__What needs to be done__:
Format each line of the listing below as one string in a JSON list, leaving out blank lines.

Start of Material provided

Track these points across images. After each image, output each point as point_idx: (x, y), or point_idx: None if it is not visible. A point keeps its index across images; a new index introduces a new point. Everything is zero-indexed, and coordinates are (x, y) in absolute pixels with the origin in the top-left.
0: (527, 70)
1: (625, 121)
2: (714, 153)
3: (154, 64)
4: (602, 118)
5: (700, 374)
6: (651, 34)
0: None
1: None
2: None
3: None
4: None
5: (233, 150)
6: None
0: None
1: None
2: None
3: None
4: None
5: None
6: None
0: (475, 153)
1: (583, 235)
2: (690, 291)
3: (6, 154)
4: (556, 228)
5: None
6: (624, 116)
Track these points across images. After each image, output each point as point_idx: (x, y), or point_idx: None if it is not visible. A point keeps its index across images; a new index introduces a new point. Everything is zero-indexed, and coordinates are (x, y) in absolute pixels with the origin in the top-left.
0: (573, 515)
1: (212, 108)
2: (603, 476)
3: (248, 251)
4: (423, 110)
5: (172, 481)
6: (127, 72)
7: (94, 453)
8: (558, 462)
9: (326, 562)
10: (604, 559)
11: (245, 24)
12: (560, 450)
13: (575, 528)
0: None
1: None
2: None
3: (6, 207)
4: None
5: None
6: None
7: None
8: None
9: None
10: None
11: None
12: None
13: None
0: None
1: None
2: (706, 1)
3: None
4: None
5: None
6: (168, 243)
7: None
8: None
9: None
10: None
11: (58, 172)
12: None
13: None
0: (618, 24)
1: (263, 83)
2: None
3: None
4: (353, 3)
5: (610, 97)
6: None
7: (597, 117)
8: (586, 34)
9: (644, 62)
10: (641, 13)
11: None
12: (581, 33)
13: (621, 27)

End of Material provided

__Answer to the exercise__:
[
  "Track these points across images. After each image, output each point as point_idx: (x, y), or point_idx: None if it is not visible. A point keeps its index across images; a new index introduces a new point. Everything is zero-indexed, and coordinates are (x, y) in absolute pixels with the origin in the top-left.",
  "0: (527, 70)",
  "1: (625, 121)",
  "2: (714, 153)",
  "3: (154, 64)",
  "4: (602, 118)",
  "5: (700, 374)",
  "6: (651, 34)",
  "0: None",
  "1: None",
  "2: None",
  "3: None",
  "4: None",
  "5: (233, 150)",
  "6: None",
  "0: None",
  "1: None",
  "2: None",
  "3: None",
  "4: None",
  "5: None",
  "6: None",
  "0: (475, 153)",
  "1: (583, 235)",
  "2: (690, 291)",
  "3: (6, 154)",
  "4: (556, 228)",
  "5: None",
  "6: (624, 116)",
  "Track these points across images. After each image, output each point as point_idx: (x, y), or point_idx: None if it is not visible. A point keeps its index across images; a new index introduces a new point. Everything is zero-indexed, and coordinates are (x, y) in absolute pixels with the origin in the top-left.",
  "0: (573, 515)",
  "1: (212, 108)",
  "2: (603, 476)",
  "3: (248, 251)",
  "4: (423, 110)",
  "5: (172, 481)",
  "6: (127, 72)",
  "7: (94, 453)",
  "8: (558, 462)",
  "9: (326, 562)",
  "10: (604, 559)",
  "11: (245, 24)",
  "12: (560, 450)",
  "13: (575, 528)",
  "0: None",
  "1: None",
  "2: None",
  "3: (6, 207)",
  "4: None",
  "5: None",
  "6: None",
  "7: None",
  "8: None",
  "9: None",
  "10: None",
  "11: None",
  "12: None",
  "13: None",
  "0: None",
  "1: None",
  "2: (706, 1)",
  "3: None",
  "4: None",
  "5: None",
  "6: (168, 243)",
  "7: None",
  "8: None",
  "9: None",
  "10: None",
  "11: (58, 172)",
  "12: None",
  "13: None",
  "0: (618, 24)",
  "1: (263, 83)",
  "2: None",
  "3: None",
  "4: (353, 3)",
  "5: (610, 97)",
  "6: None",
  "7: (597, 117)",
  "8: (586, 34)",
  "9: (644, 62)",
  "10: (641, 13)",
  "11: None",
  "12: (581, 33)",
  "13: (621, 27)"
]